Sexual harassment and sexual assault

Sexual harassment is unwelcome sexual advances, requests for sexual favors, and other verbal or physical conduct of a sexual nature. The key to determining sexual harassment is that the advances are unwelcome.

Many women are subject to varying degrees of sexual harassment in the workplace, schools, and other environments where they spend their time. All ages and both sexes can be affected by sexual harassment, but younger females are more vulnerable because of inexperience and fear of adults.

Sexual harassment usually occurs in a situation where the harasser has some sort of control or ability to dominate a person. While most cases of sexual harassment do not lead to sexual assault, directly informing the harasser that the conduct is unwelcome and must stop is imperative. The victim should use any and all demonstrative behaviors, employer complaint mechanisms, or grievance systems to terminate such unwelcome advances.

Harassers, when not confronted, can feel empowered to go further and set up situations in which other sexual activity or a sexual assault can occur. The importance of taking definitive action early decreases the small but documented potential for sexual harassment to turn into sexual assault.

Remorse, guilt, anger, and regrets after consensual sexual activity

Feelings of remorse, guilt, anger, and regrets about a particular consensual sexual encounter have led to many accusations of sexual assault. People, whether conscious or unconscious with clear memory or not, can have bad feelings after consensual intercourse and feel that they have been violated.

If they have a poor recollection or no recollection of what happened, people occasionally fill that void in memory with thoughts that they may have been or must have been sexually assaulted.

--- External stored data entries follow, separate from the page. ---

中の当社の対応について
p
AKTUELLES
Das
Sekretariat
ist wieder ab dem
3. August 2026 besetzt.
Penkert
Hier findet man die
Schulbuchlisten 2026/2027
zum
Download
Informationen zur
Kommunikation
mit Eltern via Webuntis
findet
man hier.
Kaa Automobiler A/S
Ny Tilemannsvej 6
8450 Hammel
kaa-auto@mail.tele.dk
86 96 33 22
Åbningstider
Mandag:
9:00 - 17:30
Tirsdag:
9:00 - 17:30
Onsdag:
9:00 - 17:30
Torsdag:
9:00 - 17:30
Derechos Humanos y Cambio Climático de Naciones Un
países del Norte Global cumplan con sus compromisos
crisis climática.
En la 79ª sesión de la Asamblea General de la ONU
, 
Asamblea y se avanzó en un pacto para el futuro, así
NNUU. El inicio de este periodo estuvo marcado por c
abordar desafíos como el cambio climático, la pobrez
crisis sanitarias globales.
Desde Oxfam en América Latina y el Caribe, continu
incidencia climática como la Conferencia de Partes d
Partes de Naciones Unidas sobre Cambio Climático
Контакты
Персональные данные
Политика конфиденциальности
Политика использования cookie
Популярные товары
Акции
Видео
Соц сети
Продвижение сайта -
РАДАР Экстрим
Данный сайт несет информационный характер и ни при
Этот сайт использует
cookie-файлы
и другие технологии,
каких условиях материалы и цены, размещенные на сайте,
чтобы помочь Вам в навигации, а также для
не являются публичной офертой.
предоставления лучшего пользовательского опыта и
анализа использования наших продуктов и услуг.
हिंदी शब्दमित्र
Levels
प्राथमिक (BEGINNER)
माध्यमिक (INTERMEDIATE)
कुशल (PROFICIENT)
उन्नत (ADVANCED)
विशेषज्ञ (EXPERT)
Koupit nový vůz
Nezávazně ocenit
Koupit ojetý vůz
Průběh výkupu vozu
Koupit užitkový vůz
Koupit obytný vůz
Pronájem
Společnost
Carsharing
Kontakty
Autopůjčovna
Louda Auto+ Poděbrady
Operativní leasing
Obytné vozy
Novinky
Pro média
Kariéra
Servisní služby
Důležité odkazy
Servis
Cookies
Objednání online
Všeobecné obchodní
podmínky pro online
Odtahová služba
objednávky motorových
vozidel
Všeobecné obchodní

Even women who are conscious and uncompromised can be unclear about their desire for sexual intimacy and may engage in sexual activity at times when they are not sure what they are doing is right. Later, they may have regrets or remorse about what they have done for any number of reasons. Dates that did not work out as expected, bad behavior by the man after intimacy, or misunderstandings about the feelings of the other party can lead to vindictive behaviors, which occasionally can include allegation of sexual assault when none occurred.

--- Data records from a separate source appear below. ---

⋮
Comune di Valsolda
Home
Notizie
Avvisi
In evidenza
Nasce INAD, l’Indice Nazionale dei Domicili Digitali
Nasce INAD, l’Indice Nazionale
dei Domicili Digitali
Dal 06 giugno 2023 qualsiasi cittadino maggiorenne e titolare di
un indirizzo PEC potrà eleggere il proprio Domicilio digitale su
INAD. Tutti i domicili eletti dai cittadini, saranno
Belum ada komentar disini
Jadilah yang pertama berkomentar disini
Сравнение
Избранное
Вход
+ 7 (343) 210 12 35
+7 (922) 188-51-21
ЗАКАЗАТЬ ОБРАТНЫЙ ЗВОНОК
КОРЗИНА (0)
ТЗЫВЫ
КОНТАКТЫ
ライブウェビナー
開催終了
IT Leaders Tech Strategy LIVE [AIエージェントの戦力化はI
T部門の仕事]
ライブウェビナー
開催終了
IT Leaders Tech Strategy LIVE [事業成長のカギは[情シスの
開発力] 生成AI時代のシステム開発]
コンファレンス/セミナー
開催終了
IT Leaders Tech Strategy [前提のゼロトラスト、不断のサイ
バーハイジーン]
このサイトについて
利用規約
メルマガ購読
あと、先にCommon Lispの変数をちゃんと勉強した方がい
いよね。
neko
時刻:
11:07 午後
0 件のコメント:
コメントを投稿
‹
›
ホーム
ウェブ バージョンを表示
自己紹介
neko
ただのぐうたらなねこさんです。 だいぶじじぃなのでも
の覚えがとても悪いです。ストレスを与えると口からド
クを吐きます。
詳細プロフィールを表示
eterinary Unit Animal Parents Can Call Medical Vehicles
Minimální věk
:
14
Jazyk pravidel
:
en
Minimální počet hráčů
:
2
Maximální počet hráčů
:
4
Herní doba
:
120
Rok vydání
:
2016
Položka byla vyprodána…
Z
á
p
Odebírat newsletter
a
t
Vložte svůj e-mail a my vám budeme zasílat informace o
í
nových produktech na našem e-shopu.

If you have regrets or second thoughts about a sexual encounter, carefully evaluate what occurred to determine if the other party had any indication that they were acting against consent. If there is no indication that consent had been withdrawn, then sexual assault did not take place.

False accusations of sexual assault

People invent allegations of sexual assault for reasons that are regarded as criminal. One study showed that over a nine-year period, up to 16% of sexual assault allegations in one sexual assault exam center were shown after police investigation to be false allegations. Authorities, people accused of sexual assault, victims of sexual assault, and the perpetrators of false allegations should be aware that the possibility of a false allegation will be considered during the investigation of an assault.

In most cases of real sexual assault, ample evidence of the assault will exist. In cases of false accusations, it is equally likely that there will be clear signs that the accusation is false. Making false accusations is a crime.